OK, here’s my last gripe about Everything is Miscellaneous, a fantastic book by David Weinberger. I realize that this might be nit, but I’d like to point it out anyway: Weinberger contends that in the past physical formats of information limited the vision of librarians and information professionals.
Yes and no.
Many paper-bound information specialists and librarians had plenty of vision. Take Raganathan. He was able to see organization completely independent of the media that represents it, well before the electronic computer. By pointing out his genius many times in the book, Weinberger contradicts himself. Or look at the work of Paul Otlet. Here’s what Wikipedia has to say about him: “His vision of a great network of knowledge was centered on documents and included the notions of hyperlinks, search engines, remote access, and social networks—although these notions were described by different names.” Then there’s Eugene Garfield, who created a reverse citation index in the early 60s–well before library automation.
The point is that the vision was apparently there in many instances. Sure, there were limitations in implementation, but there are in the digital world too.

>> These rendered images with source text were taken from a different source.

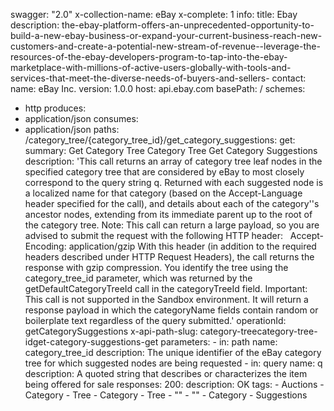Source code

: swagger: "2.0"
x-collection-name: eBay
x-complete: 1
info:
  title: Ebay
  description: the-ebay-platform-offers-an-unprecedented-opportunity-to-build-a-new-ebay-business-or-expand-your-current-business-reach-new-customers-and-create-a-potential-new-stream-of-revenue--leverage-the-resources-of-the-ebay-developers-program-to-tap-into-the-ebay-marketplace-with-millions-of-active-users-globally-with-tools-and-services-that-meet-the-diverse-needs-of-buyers-and-sellers-
  contact:
    name: eBay Inc.
  version: 1.0.0
host: api.ebay.com
basePath: /
schemes:
- http
produces:
- application/json
consumes:
- application/json
paths:
  /category_tree/{category_tree_id}/get_category_suggestions:
    get:
      summary: Get Category Tree Category Tree  Get Category Suggestions
      description: 'This call returns an array of category tree leaf nodes in the
        specified category tree that are considered by eBay to most closely correspond
        to the query string q. Returned with each suggested node is a localized name
        for that category (based on the Accept-Language header specified for the call),
        and details about each of the category''s ancestor nodes, extending from its
        immediate parent up to the root of the category tree. Note: This call can
        return a large payload, so you are advised to submit the request with the
        following HTTP header: &nbsp;&nbsp;Accept-Encoding: application/gzip With
        this header (in addition to the required headers described under HTTP Request
        Headers), the call returns the response with gzip compression. You identify
        the tree using the category_tree_id parameter, which was returned by the getDefaultCategoryTreeId
        call in the categoryTreeId field. Important: This call is not supported in
        the Sandbox environment. It will return a response payload in which the categoryName
        fields contain random or boilerplate text regardless of the query submitted.'
      operationId: getCategorySuggestions
      x-api-path-slug: category-treecategory-tree-idget-category-suggestions-get
      parameters:
      - in: path
        name: category_tree_id
        description: The unique identifier of the eBay category tree for which suggested
          nodes are being requested
      - in: query
        name: q
        description: A quoted string that describes or characterizes the item being
          offered for sale
      responses:
        200:
          description: OK
      tags:
      - Auctions
      - Category
      - Tree
      - Category
      - Tree
      - ""
      - ""
      - Category
      - Suggestions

I believe it was the GOALS of librarians that limited their foresight. Namely, library systems were created by librarians and primarily for librarians. They are traditionally very content-centered and not user-centered. For instance, what library patron really cares about the dimensions of a book or CD when searching for information? Yet this information is meticulously recorded by librarians as a rule of thumb. The bottom line is that libraries simply are not user-friendly systems.
Perhaps this is subtle and not-so-clear distinction, but one that still exists in my opinion: the vision was there, but the goals were off. Maybe this is what Weinberger was expressing, or maybe it’s really the same thing. In any event, there were visionaries in information organization before the digital world took over, as Weinberger himself points out.